Текст для чтения >>
════════════════

Праздник новой поэзии

24 мая, — два дня рождения, которые могут слиться в общий праздник: Иосифа Бродского (1940 – 1996) и Алексея Парщикова (1954 –2009). 
Они обновили образный код русской поэзии, создали новое ее дыхание — углубленное, затрудненное, прерывистое. 

И новое видение, которое можно назвать сетевым или "фасеточным" - столько разных граней мира преломляется в нем. В их судьбах тоже есть общее. Им обоим не нашлось места на родине: Бродского приютила Америка, Парщикова — Германия. Оба умерли возмутительно рано - в 55 лет. Парщикову выпало прожить всего на 9 недель дольше, чем Бродскому.

Есть такое выражение — "любители поэзии", чекан поздней советской эпохи. Имеются в виду люди, любящие поэзию вообще (как любители рыбалки или икебаны). Они готовы упиваться поэзией, купаться в ней, потреблять ее литрами и тоннами - от Пушкина до Есенина, от Маяковского до Ошанина и Асадова. "Поэзия тебе любезна, Приятна, сладостна, полезна, Как летом вкусный лимонад". Таким любителям поэзии не везет с Бродским и Парщиковым - бросившись в этот источник, они выскакивают из него ошпаренные, потому что это крутой кипяток, от которого закипает и плавится мозг со всеми остатками здравого смысла.

Парщиков даже круче Бродского, у него метафорика достигают такой степени кривизны, что требуется по крайней мере десятимерное пространство, чтобы ясно увидеть предмет. Такое пространство в физике описывается крайне абстрактной теорией суперструн - первичных волокон вселенной, вибрация которых образует все материальные объекты. Поэтике нужна своя теория суперструн, чтобы прочитать Парщикова, распутать эти измерения и увидеть многомерные фигуры его предметов, услышать космические вибрации. Как говорят физики о суперструнах, "многогранность объекта не позволяет дать ему однозначного определения".

А вот что говорит один поэт другому, Иосиф Бродский — Алексею Парщикову:

"Алёша, Вы — поэт абсолютно уникальный по русским и по всяким прочим меркам масштаба. Говоря “поэт”, я имею в виду именно поэзию и, в частности, Ваши метафорические способности, их — Ваш — внерациональный вектор. Они в Вас настолько сильны, что, боюсь, доминируют в стихе в ущерб слуху".

════════════════

Исходные строки >>
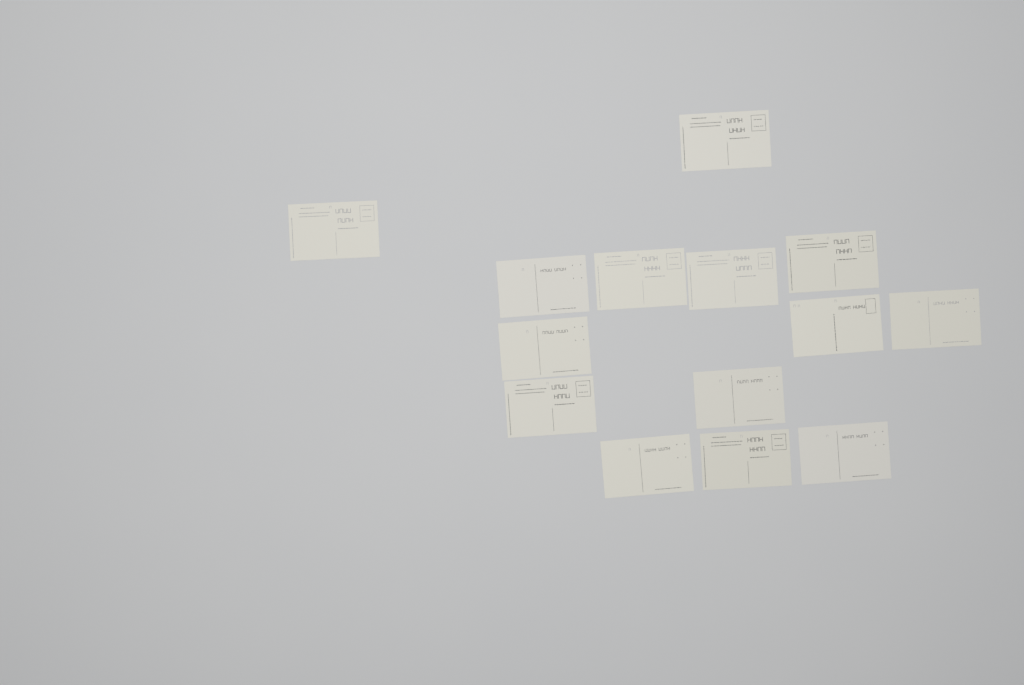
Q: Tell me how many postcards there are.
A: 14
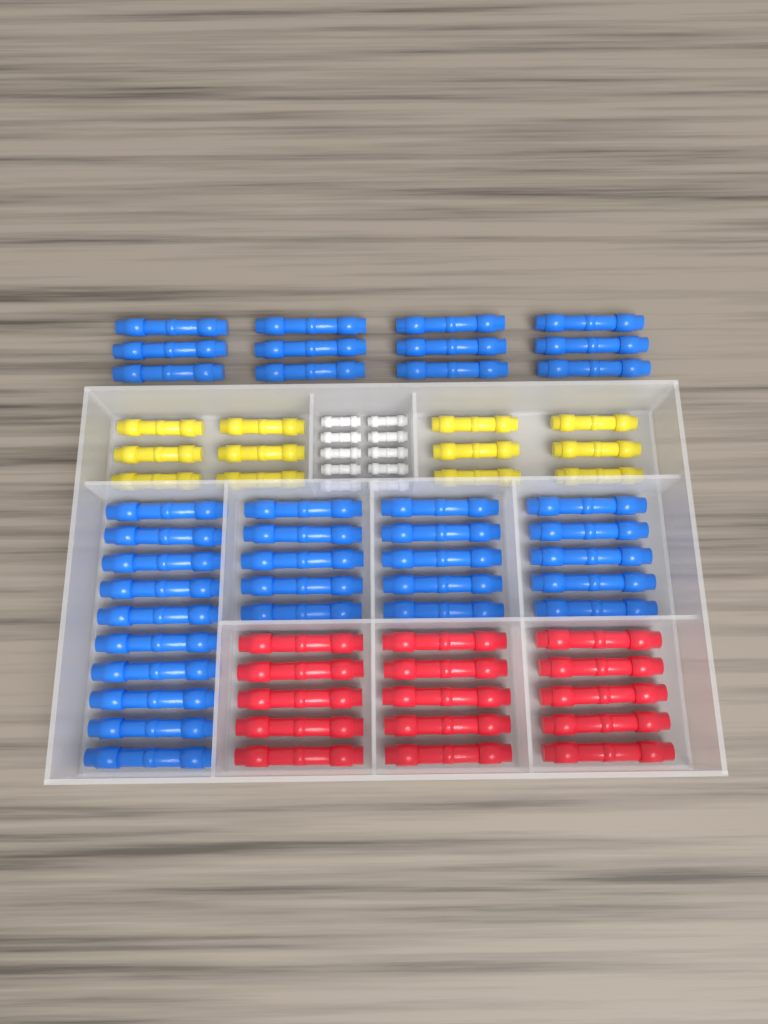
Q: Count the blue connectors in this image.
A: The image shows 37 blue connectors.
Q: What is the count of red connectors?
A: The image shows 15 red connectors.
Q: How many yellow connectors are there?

════════════════

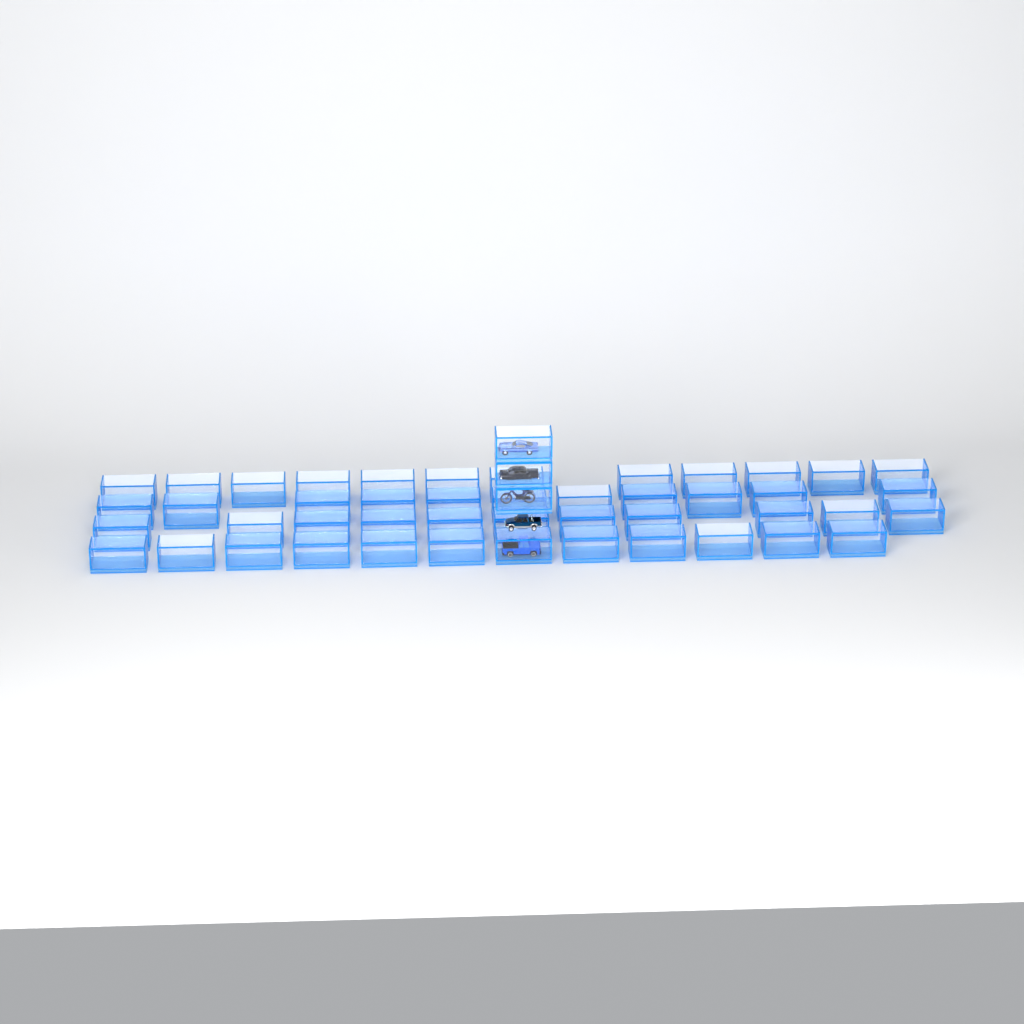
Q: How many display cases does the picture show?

════════════════

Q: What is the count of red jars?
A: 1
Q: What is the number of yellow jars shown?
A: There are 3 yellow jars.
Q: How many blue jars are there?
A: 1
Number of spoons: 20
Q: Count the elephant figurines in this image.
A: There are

════════════════

Задание >>
Замените «Германия» на «Франция» в отрывке текста о Бродском и Парщикове, начиная со слов «Они обновили образный» и вплоть до слов «дольше, чем Бродскому.», и запишите этот отрывок заново.

Правильный ответ >>
Они обновили образный код русской поэзии, создали новое ее дыхание — углубленное, затрудненное, прерывистое. 

И новое видение, которое можно назвать сетевым или "фасеточным" - столько разных граней мира преломляется в нем. В их судьбах тоже есть общее. Им обоим не нашлось места на родине: Бродского приютила Америка, Парщикова — Франция. Оба умерли возмутительно рано - в 55 лет. Парщикову выпало прожить всего на 9 недель дольше, чем Бродскому.